During his presentation, the Kansas State University professor breaks down his attempts to integrate Facebook, Netvibes, Diigo, Google Apps, Jott, Twitter, and other emerging technologies to create an education portal of the future.
“It’s basically an ongoing experiment to create a portal for me and my students to work online,” he explains. “We tried every social media application you can think of. Some worked, some didn’t.”
If you are pressed for time, you really should join the millions of viewers who have watched Wesch's famous video, Web 2.0 . . . The Machine is Us/ing Us.
I am delighted to see Jeff Kahn and Paul Caron embrace Michael Wesch's work. I've been a fan for a long time, as I explained in Law 2.0 and The cathedral and the bazaar. Appreciation for Web 2.0 and its educational potential inspired my most recent participatory project, The Cardinal Lawyer II: Birds of a Feather (as explained on my official blog, The Cardinal Lawyer.

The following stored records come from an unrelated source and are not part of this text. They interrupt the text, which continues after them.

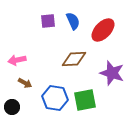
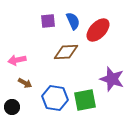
red ellipse: moved 5 px left
brown diamond: moved 8 px left, 7 px up
purple star: moved 6 px down
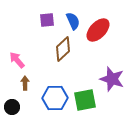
purple square: moved 1 px left, 1 px up
brown diamond: moved 3 px left, 3 px up; rotated 40 degrees counterclockwise
pink arrow: rotated 60 degrees clockwise
brown arrow: rotated 120 degrees counterclockwise
blue hexagon: rotated 10 degrees counterclockwise
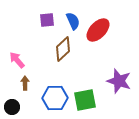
purple star: moved 7 px right, 2 px down
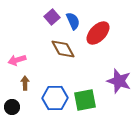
purple square: moved 5 px right, 3 px up; rotated 35 degrees counterclockwise
red ellipse: moved 3 px down
brown diamond: rotated 75 degrees counterclockwise
pink arrow: rotated 66 degrees counterclockwise
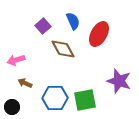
purple square: moved 9 px left, 9 px down
red ellipse: moved 1 px right, 1 px down; rotated 15 degrees counterclockwise
pink arrow: moved 1 px left
brown arrow: rotated 64 degrees counterclockwise
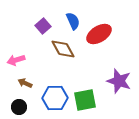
red ellipse: rotated 30 degrees clockwise
black circle: moved 7 px right
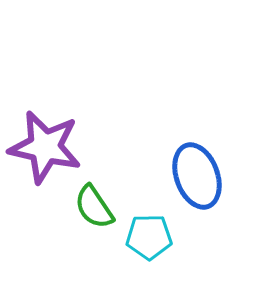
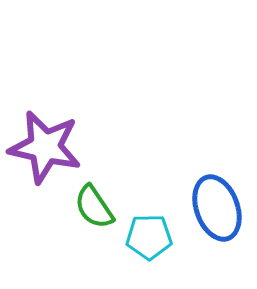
blue ellipse: moved 20 px right, 32 px down
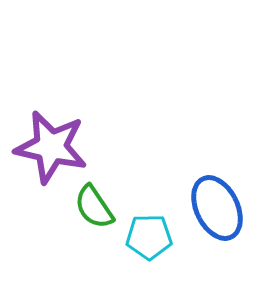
purple star: moved 6 px right
blue ellipse: rotated 6 degrees counterclockwise
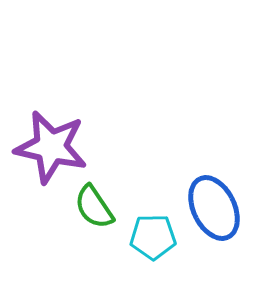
blue ellipse: moved 3 px left
cyan pentagon: moved 4 px right
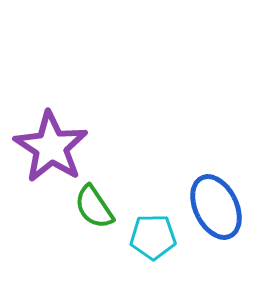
purple star: rotated 20 degrees clockwise
blue ellipse: moved 2 px right, 1 px up
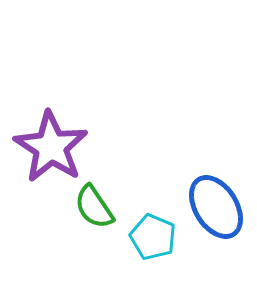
blue ellipse: rotated 6 degrees counterclockwise
cyan pentagon: rotated 24 degrees clockwise
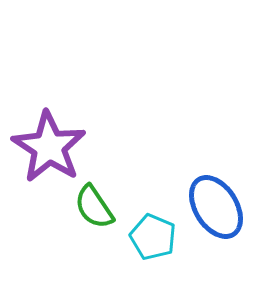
purple star: moved 2 px left
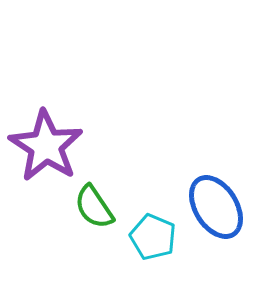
purple star: moved 3 px left, 1 px up
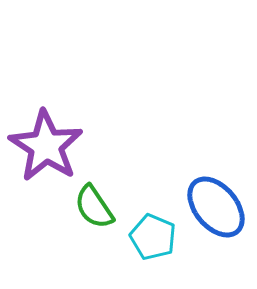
blue ellipse: rotated 8 degrees counterclockwise
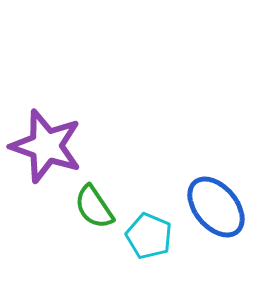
purple star: rotated 14 degrees counterclockwise
cyan pentagon: moved 4 px left, 1 px up
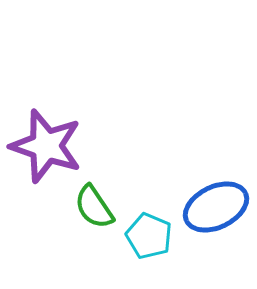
blue ellipse: rotated 76 degrees counterclockwise
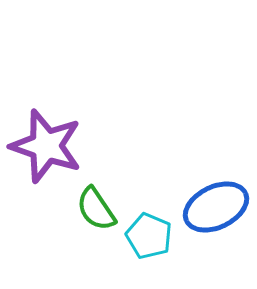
green semicircle: moved 2 px right, 2 px down
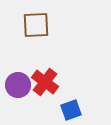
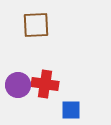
red cross: moved 2 px down; rotated 28 degrees counterclockwise
blue square: rotated 20 degrees clockwise
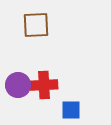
red cross: moved 1 px left, 1 px down; rotated 12 degrees counterclockwise
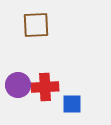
red cross: moved 1 px right, 2 px down
blue square: moved 1 px right, 6 px up
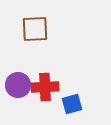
brown square: moved 1 px left, 4 px down
blue square: rotated 15 degrees counterclockwise
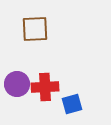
purple circle: moved 1 px left, 1 px up
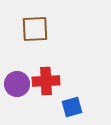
red cross: moved 1 px right, 6 px up
blue square: moved 3 px down
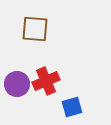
brown square: rotated 8 degrees clockwise
red cross: rotated 20 degrees counterclockwise
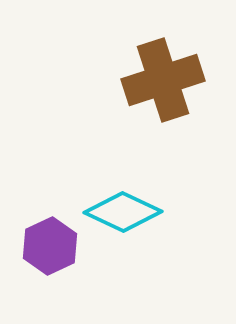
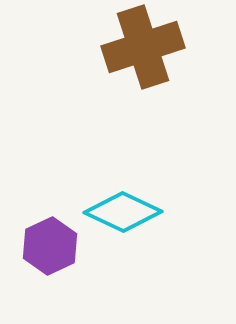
brown cross: moved 20 px left, 33 px up
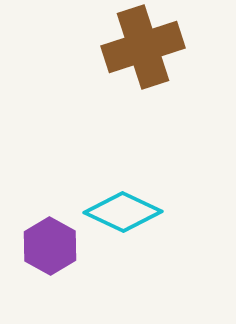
purple hexagon: rotated 6 degrees counterclockwise
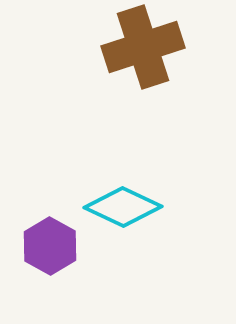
cyan diamond: moved 5 px up
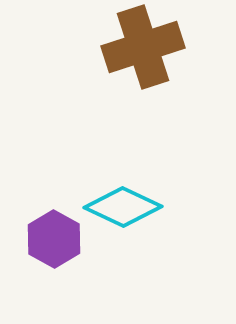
purple hexagon: moved 4 px right, 7 px up
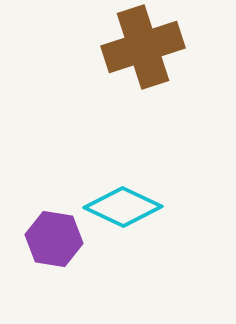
purple hexagon: rotated 20 degrees counterclockwise
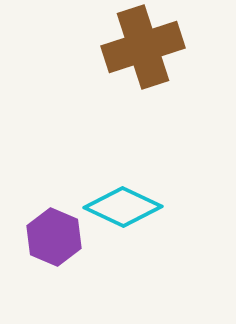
purple hexagon: moved 2 px up; rotated 14 degrees clockwise
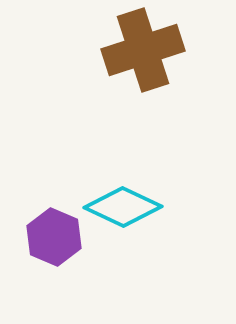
brown cross: moved 3 px down
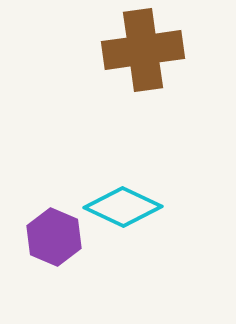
brown cross: rotated 10 degrees clockwise
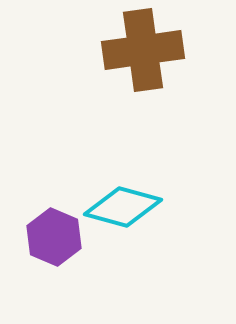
cyan diamond: rotated 10 degrees counterclockwise
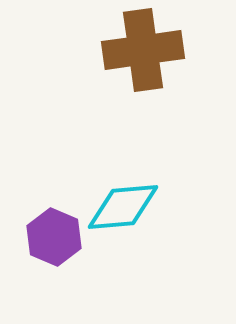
cyan diamond: rotated 20 degrees counterclockwise
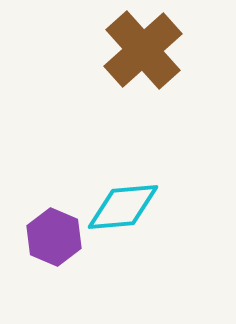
brown cross: rotated 34 degrees counterclockwise
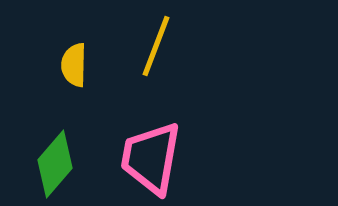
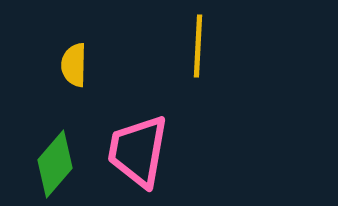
yellow line: moved 42 px right; rotated 18 degrees counterclockwise
pink trapezoid: moved 13 px left, 7 px up
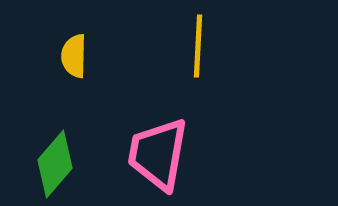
yellow semicircle: moved 9 px up
pink trapezoid: moved 20 px right, 3 px down
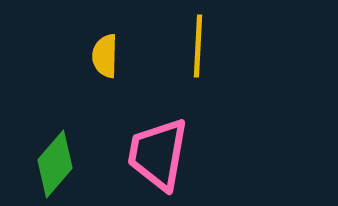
yellow semicircle: moved 31 px right
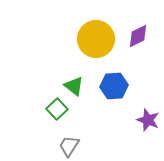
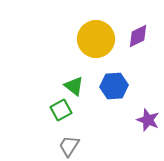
green square: moved 4 px right, 1 px down; rotated 15 degrees clockwise
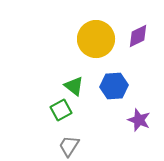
purple star: moved 9 px left
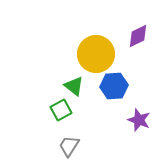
yellow circle: moved 15 px down
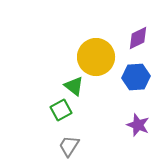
purple diamond: moved 2 px down
yellow circle: moved 3 px down
blue hexagon: moved 22 px right, 9 px up
purple star: moved 1 px left, 5 px down
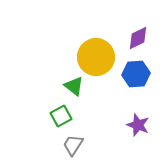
blue hexagon: moved 3 px up
green square: moved 6 px down
gray trapezoid: moved 4 px right, 1 px up
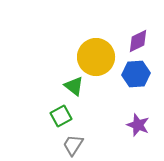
purple diamond: moved 3 px down
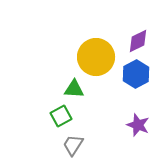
blue hexagon: rotated 24 degrees counterclockwise
green triangle: moved 3 px down; rotated 35 degrees counterclockwise
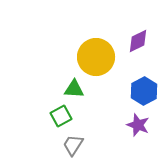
blue hexagon: moved 8 px right, 17 px down
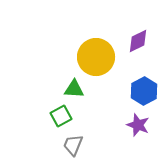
gray trapezoid: rotated 10 degrees counterclockwise
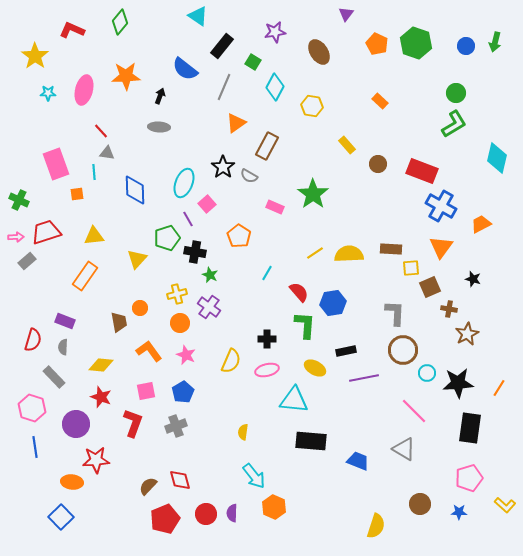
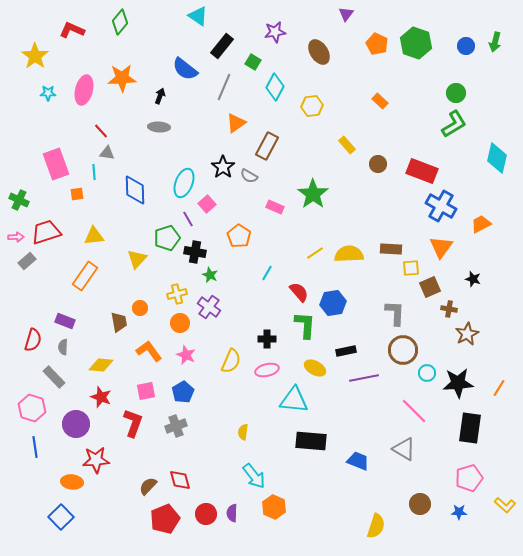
orange star at (126, 76): moved 4 px left, 2 px down
yellow hexagon at (312, 106): rotated 15 degrees counterclockwise
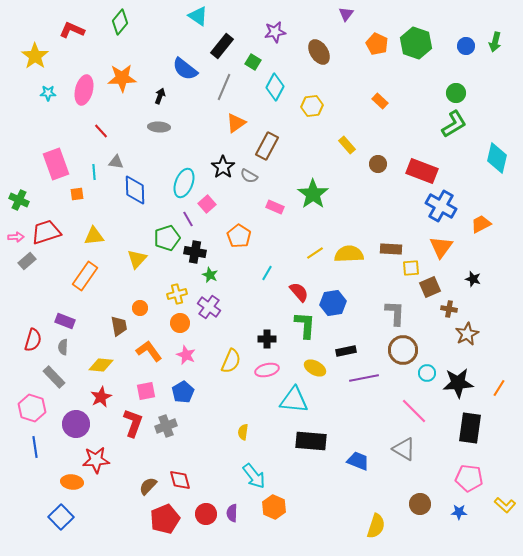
gray triangle at (107, 153): moved 9 px right, 9 px down
brown trapezoid at (119, 322): moved 4 px down
red star at (101, 397): rotated 25 degrees clockwise
gray cross at (176, 426): moved 10 px left
pink pentagon at (469, 478): rotated 24 degrees clockwise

Here's the upshot: If you work in education, it's high time that you learn as much as you can about blogs, wikis, social networking sites, folksonomies, and widgets. Terms such as CSS, JSON, XML, XHTML, HTML, RSS, Atom, and Flash shouldn't be alien to you. Our students, after all, already know about rich user experience, user participation, dynamic content, metadata, web standards, scalability, openness, freedom, and collective intelligence. If we want to keep up, we'll have to learn. The payoff for learning? Better teaching.